[Textes sources de documents mis en forme]

════════

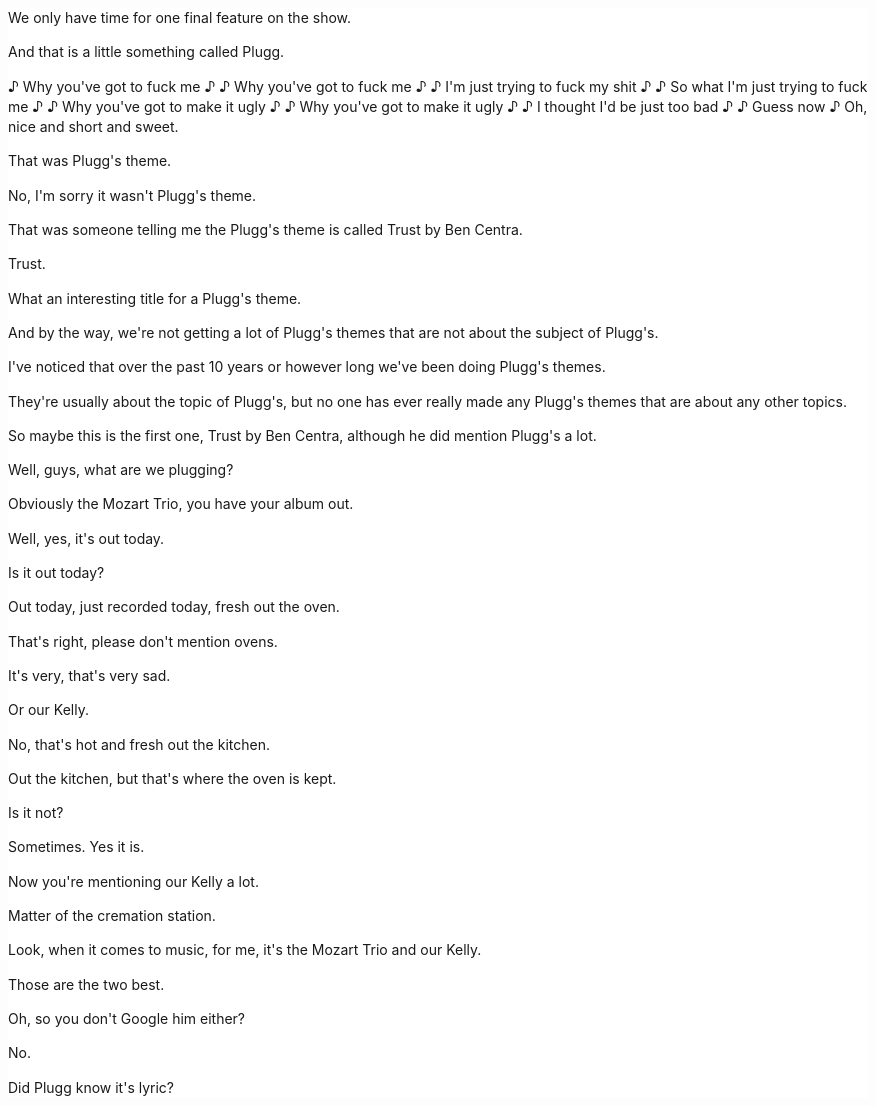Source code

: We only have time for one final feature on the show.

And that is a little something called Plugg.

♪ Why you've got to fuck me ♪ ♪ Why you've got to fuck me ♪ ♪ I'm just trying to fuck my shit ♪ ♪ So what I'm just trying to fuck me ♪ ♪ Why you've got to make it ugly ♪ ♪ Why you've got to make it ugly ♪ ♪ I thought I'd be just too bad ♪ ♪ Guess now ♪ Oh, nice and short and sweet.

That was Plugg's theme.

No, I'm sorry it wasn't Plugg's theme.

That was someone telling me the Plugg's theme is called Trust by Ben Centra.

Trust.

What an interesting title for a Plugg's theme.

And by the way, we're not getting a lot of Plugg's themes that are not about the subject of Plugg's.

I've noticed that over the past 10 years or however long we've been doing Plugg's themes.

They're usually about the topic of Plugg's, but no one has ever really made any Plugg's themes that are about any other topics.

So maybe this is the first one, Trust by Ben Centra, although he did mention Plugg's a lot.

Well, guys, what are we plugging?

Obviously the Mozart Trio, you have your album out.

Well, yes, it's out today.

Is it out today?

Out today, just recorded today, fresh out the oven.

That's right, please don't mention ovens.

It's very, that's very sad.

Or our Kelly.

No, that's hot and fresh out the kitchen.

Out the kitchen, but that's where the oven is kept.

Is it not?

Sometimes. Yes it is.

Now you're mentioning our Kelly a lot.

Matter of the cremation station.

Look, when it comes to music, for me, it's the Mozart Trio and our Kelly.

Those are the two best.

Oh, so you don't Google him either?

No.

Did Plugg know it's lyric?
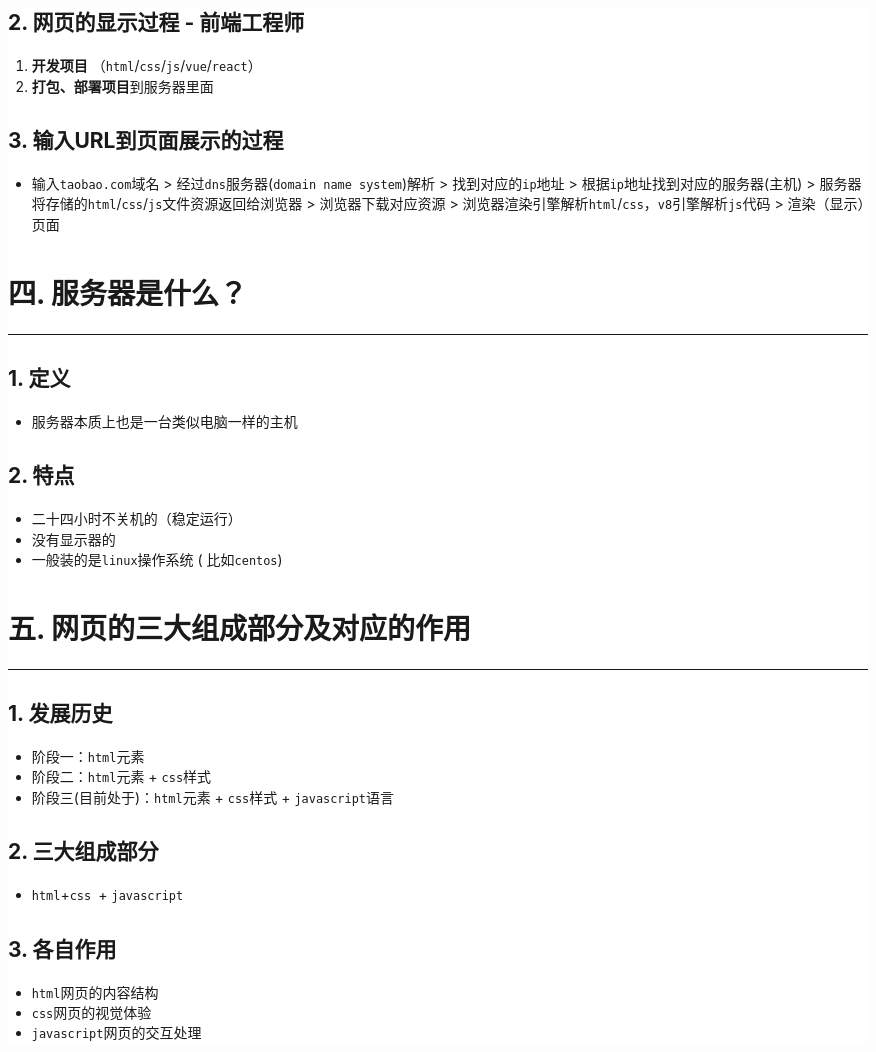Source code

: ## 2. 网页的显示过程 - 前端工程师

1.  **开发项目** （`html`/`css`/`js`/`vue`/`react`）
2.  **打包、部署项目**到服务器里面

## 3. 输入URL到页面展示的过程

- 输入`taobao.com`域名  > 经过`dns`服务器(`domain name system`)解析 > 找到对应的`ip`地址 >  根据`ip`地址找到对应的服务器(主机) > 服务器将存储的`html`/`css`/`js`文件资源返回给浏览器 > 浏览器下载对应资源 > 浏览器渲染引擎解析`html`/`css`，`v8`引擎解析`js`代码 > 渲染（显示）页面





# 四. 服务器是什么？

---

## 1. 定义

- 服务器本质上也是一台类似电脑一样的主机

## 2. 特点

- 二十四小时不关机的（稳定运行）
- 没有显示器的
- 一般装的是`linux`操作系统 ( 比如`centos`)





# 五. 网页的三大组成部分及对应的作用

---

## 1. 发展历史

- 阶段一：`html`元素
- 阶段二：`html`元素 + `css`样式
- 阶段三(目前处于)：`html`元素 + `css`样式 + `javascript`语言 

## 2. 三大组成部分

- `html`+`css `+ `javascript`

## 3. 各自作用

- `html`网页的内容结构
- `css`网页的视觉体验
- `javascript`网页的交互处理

════════

→ **Travail à faire**
Reprenez les lignes qui commencent à celle contenant « on the show. » et se terminent à celle contenant « No, I'm sorry it wasn't Plugg's theme. », en échangeant « theme » contre « song » sans rien modifier d'autre, s'il vous plaît.

→ **Résultat de la tâche**
: We only have time for one final feature on the show.

And that is a little something called Plugg.

♪ Why you've got to fuck me ♪ ♪ Why you've got to fuck me ♪ ♪ I'm just trying to fuck my shit ♪ ♪ So what I'm just trying to fuck me ♪ ♪ Why you've got to make it ugly ♪ ♪ Why you've got to make it ugly ♪ ♪ I thought I'd be just too bad ♪ ♪ Guess now ♪ Oh, nice and short and sweet.

That was Plugg's song.

No, I'm sorry it wasn't Plugg's song.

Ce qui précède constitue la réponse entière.